The small body of appellate level jurisdiction on the MCA has been added to in Re RW  EWCA Civ 1067, concerning the continued provision of clinically assisted nutrition and hydration (CANH) via a nasogastric (NG) tube to an elderly man with end stage dementia. The question that had been before Parker J had been whether, if and when he was discharged home from hospital, it would be in his best interests for him to be discharged with an NG tube in place (as his family contended), or whether the NG tube should no longer be maintained upon discharge (the position of the Trust and the Official Solicitor on his behalf). Parker J endorsed the position of the Trust/Official Solicitor; the man’s family sought permission to appeal.
Refusing permission to appeal (but allowing the judgment to be cited in future), the Court of Appeal emphasised the high hurdle for challenging a decision made at first instance as to best interests, especially where the judge has directed themselves correctly as to the law. Both Sharp and Peter Jackson LJJ (the latter delivering his first Court of Appeal judgment in this area) also made interesting observations about the place of wishes and feelings in best interests decision-making especially where – as here – there was no reliable evidence as to what the individual in question might have done.
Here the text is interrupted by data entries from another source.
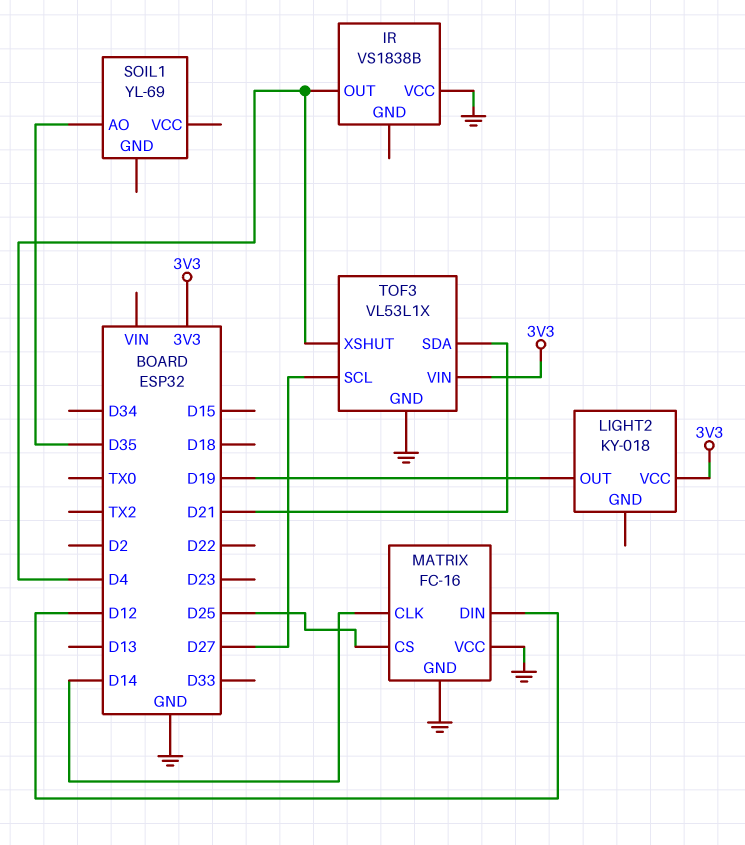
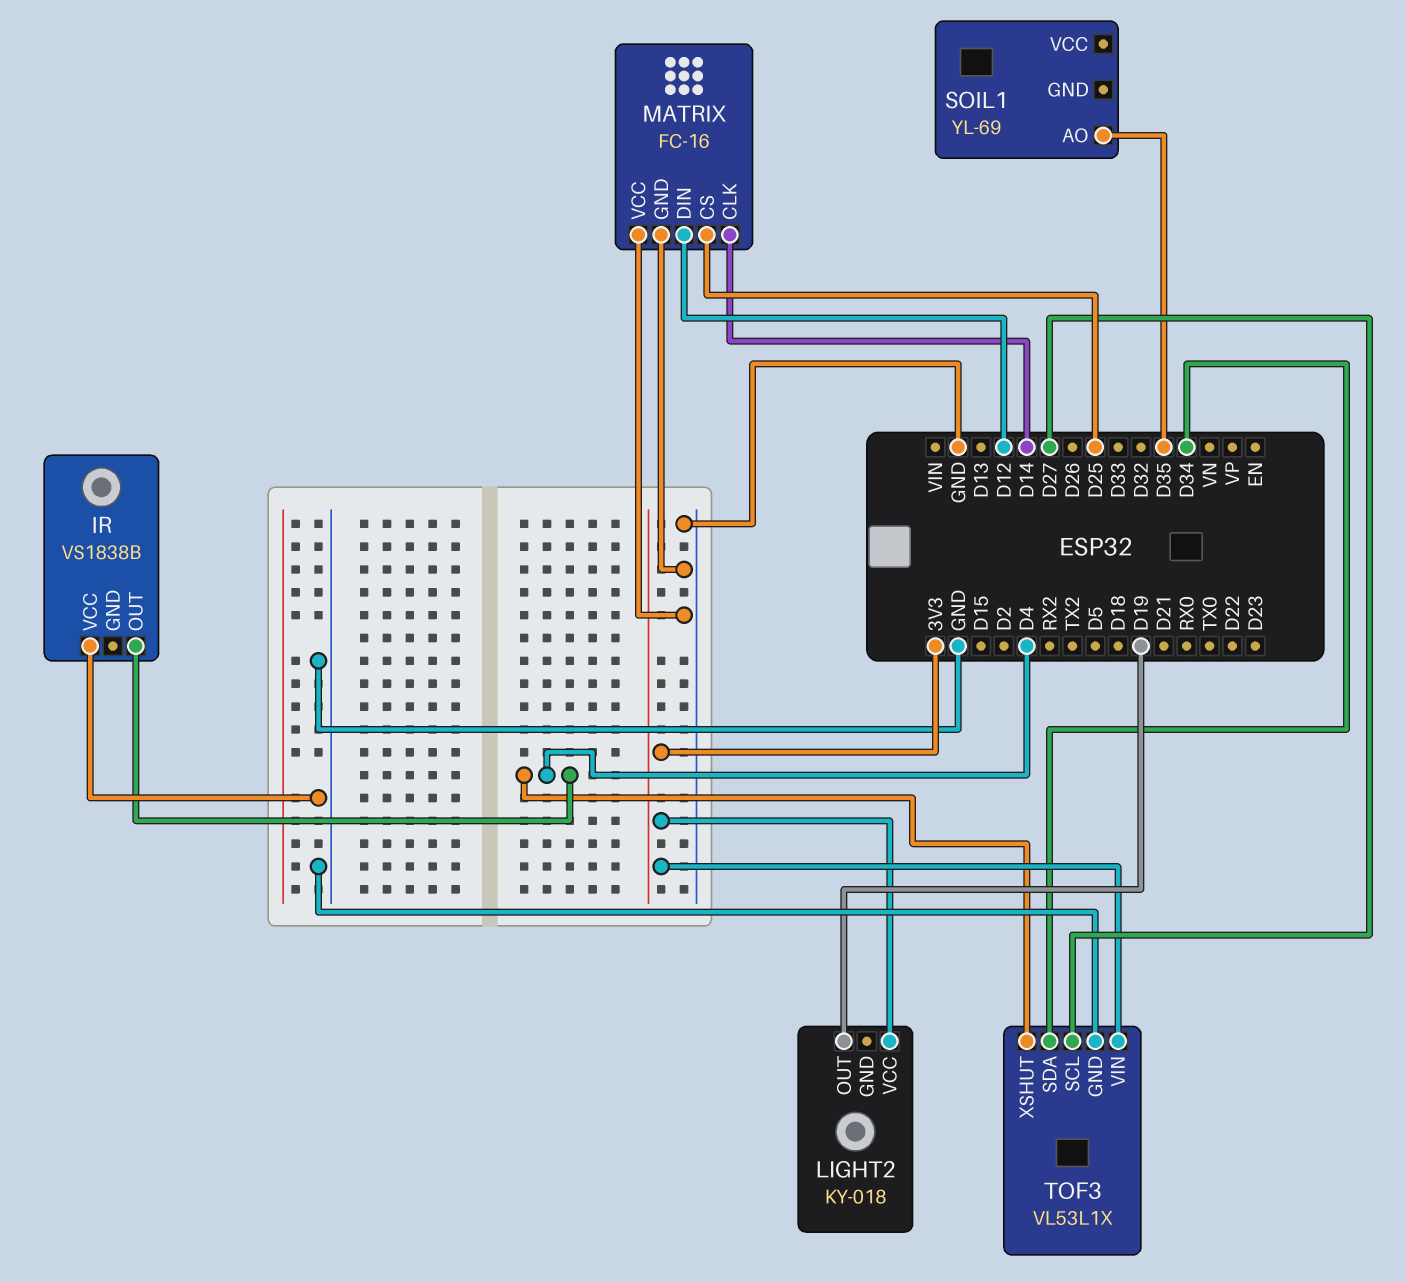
TOF3 pin SDA: D21 -> D34

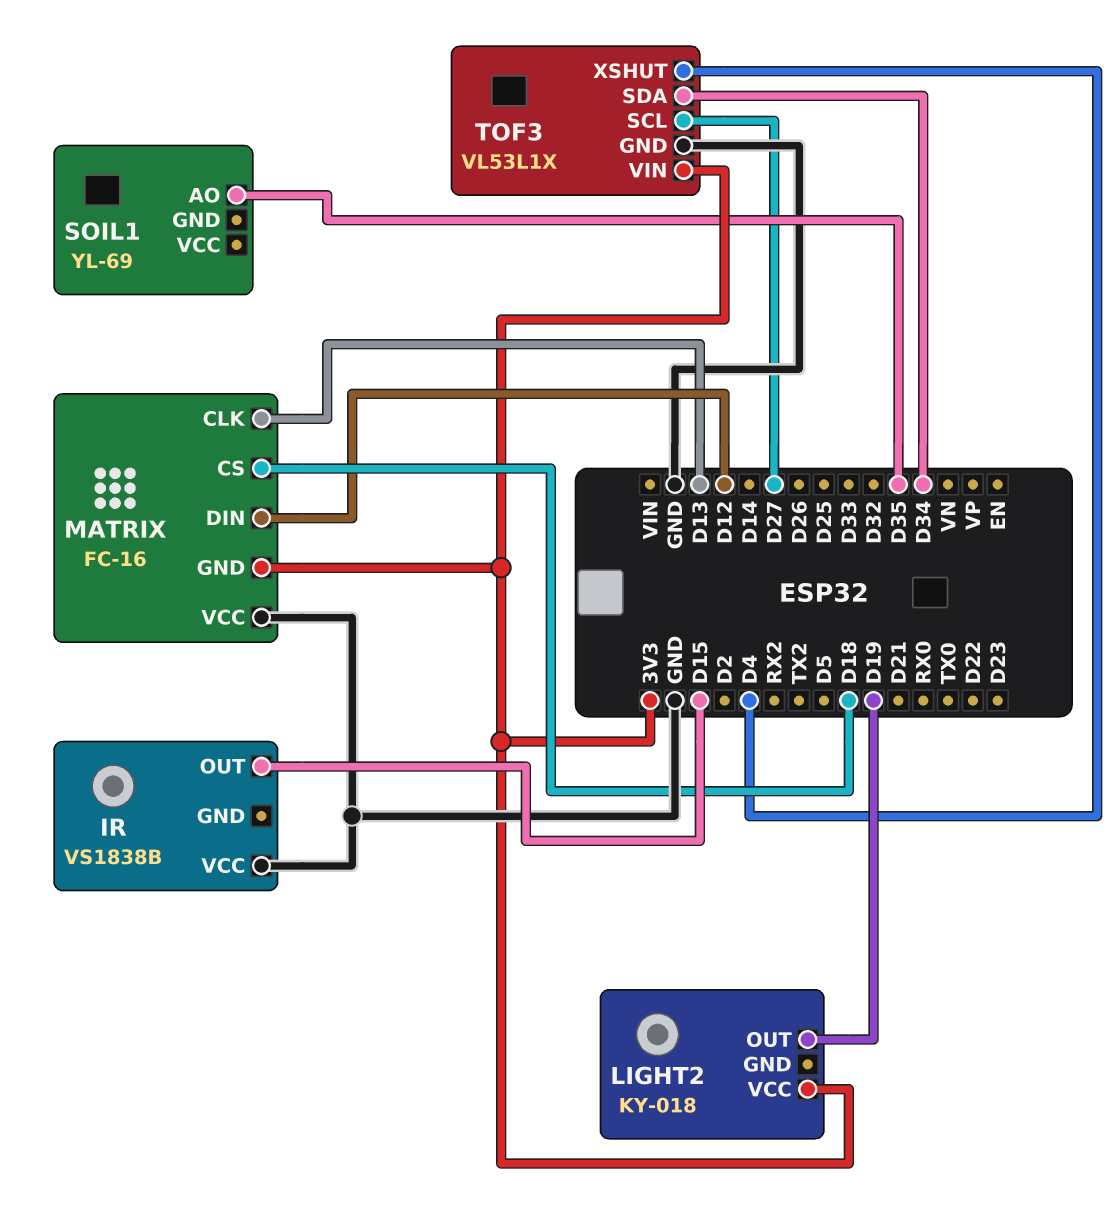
IR pin OUT: D4 -> D15
MATRIX pin CLK: D14 -> D13
MATRIX pin CS: D25 -> D18
MATRIX pin GND: GND -> 3V3

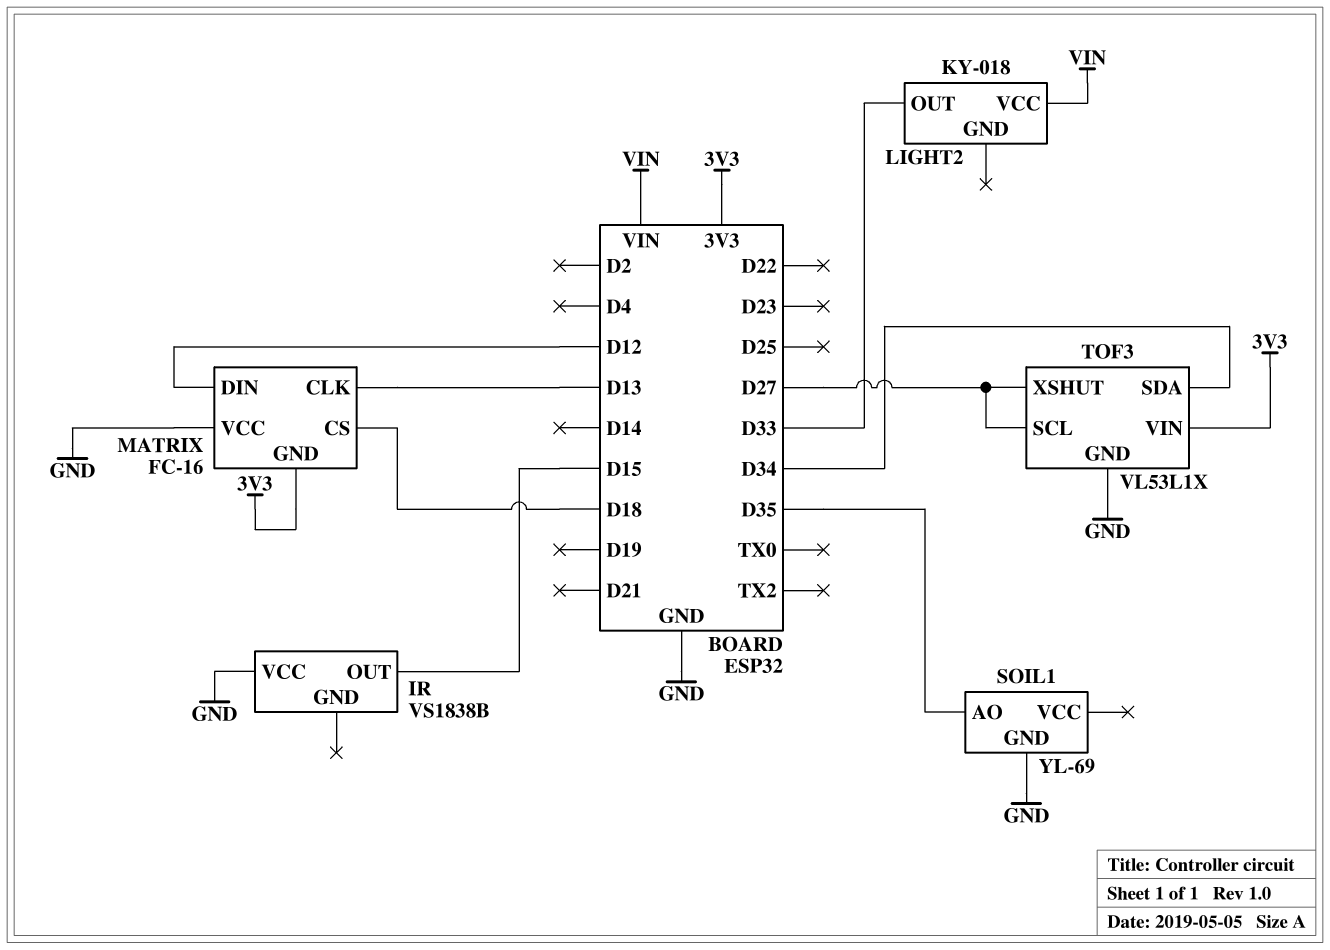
LIGHT2 pin OUT: D19 -> D33
LIGHT2 pin VCC: 3V3 -> VIN
SOIL1 pin GND: none -> GND
TOF3 pin XSHUT: D4 -> D27

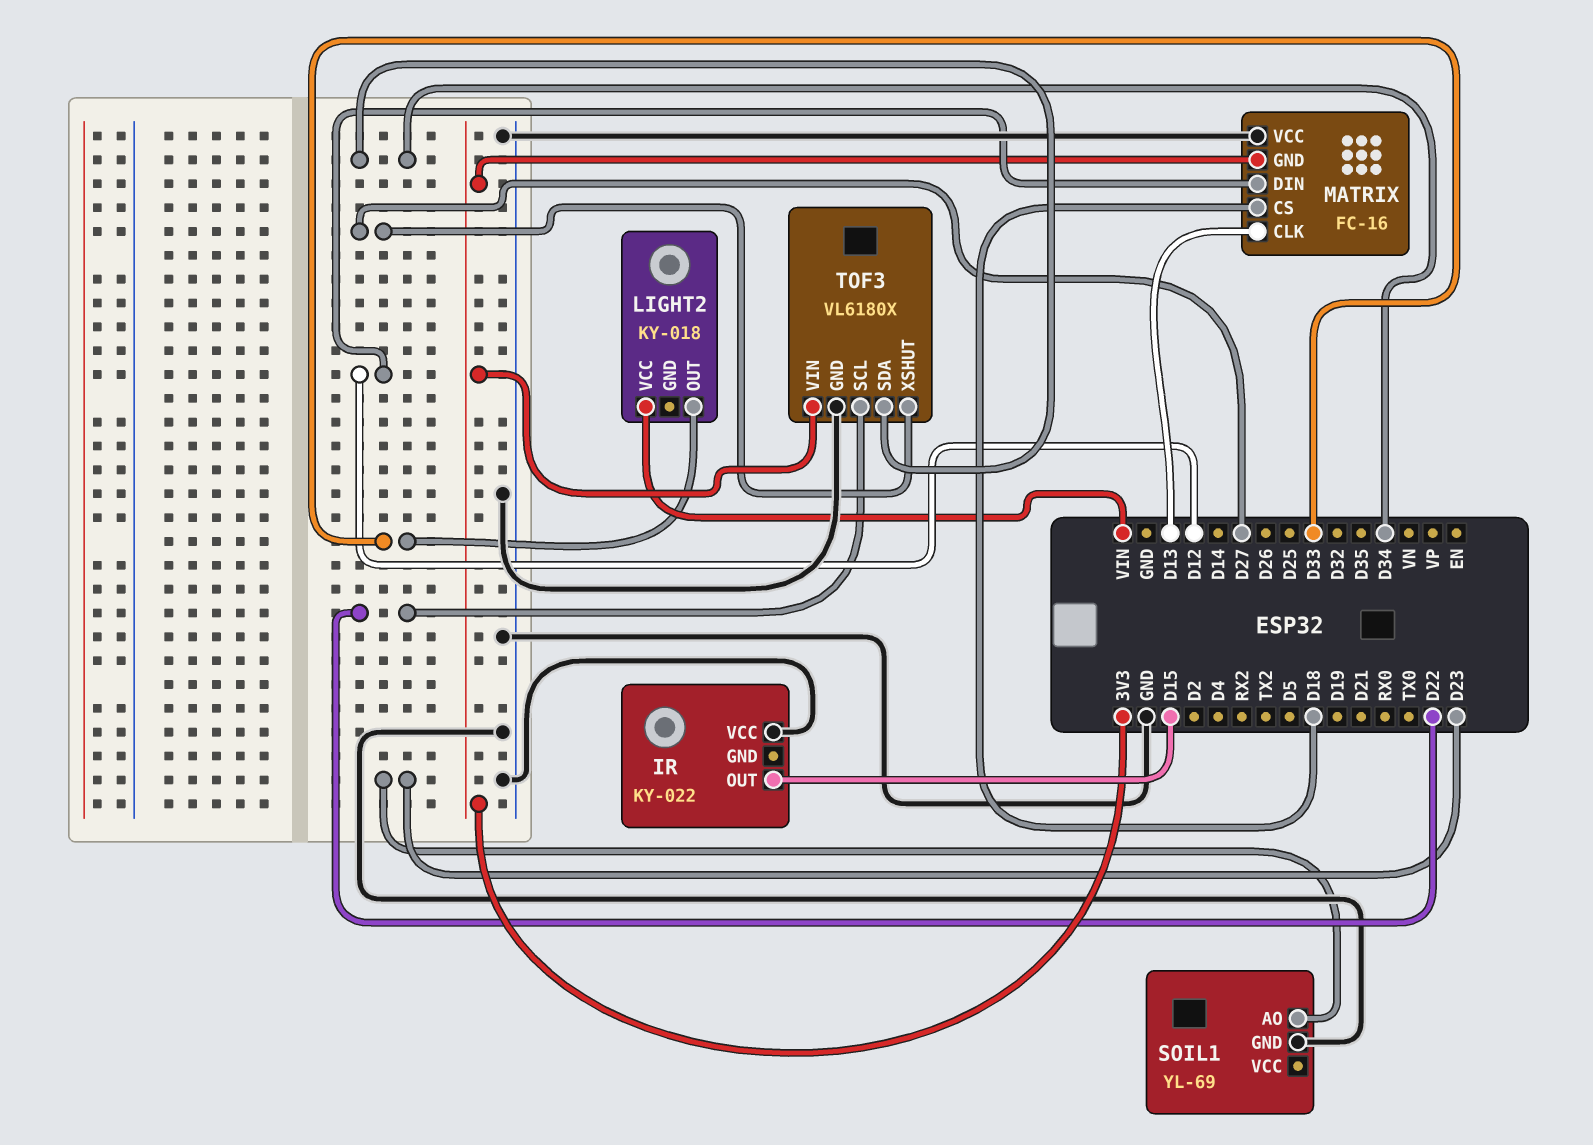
IR: VS1838B -> KY-022
SOIL1 pin AO: D35 -> D23
TOF3: VL53L1X -> VL6180X
TOF3 pin SCL: D27 -> D22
Peter Jackson LJ noted that “[t]he Law Commission’s recent review of the law relating to Mental Capacity and Deprivation of Liberty Safeguards recommends a legislative addition to s.4(6), so that decision-makers should ‘give particular weight to any wishes or feelings ascertained’. In its response on 14 March 2018, the Government accepted this recommendation, noting that the principle of taking account of an individual’s wishes and feelings is very important and already represents good practice.”
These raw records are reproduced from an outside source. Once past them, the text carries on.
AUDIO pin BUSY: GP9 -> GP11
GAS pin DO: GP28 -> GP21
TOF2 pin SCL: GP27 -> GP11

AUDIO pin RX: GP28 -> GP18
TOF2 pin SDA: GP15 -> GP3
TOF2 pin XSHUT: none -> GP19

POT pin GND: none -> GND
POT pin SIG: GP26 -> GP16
Peter Jackson LJ further emphasised that in considering serious medical treatment decisions, the Court of Protection: “must have the realistic treatment options clearly in mind. There is no purpose in deciding whether a particular option is in the best interests of the patient if it is not in fact known to be available. In RW’s case, there is considerable uncertainty as to whether any hospital would re-intubate him after discharge from hospital, and that to my mind was a matter that the judge would have needed to further investigate if she had been minded to conclude that the NG tube should be maintained.”
Finally, the court also had cause to consider the question of transparency, it being contended (unsuccessfully) that the man would have wished his name to be put into the public domain.
Further coverage of this judgment (which also contains useful discussion of good medical practice in the context of end stage dementia) will be forthcoming in the next Mental Capacity Report.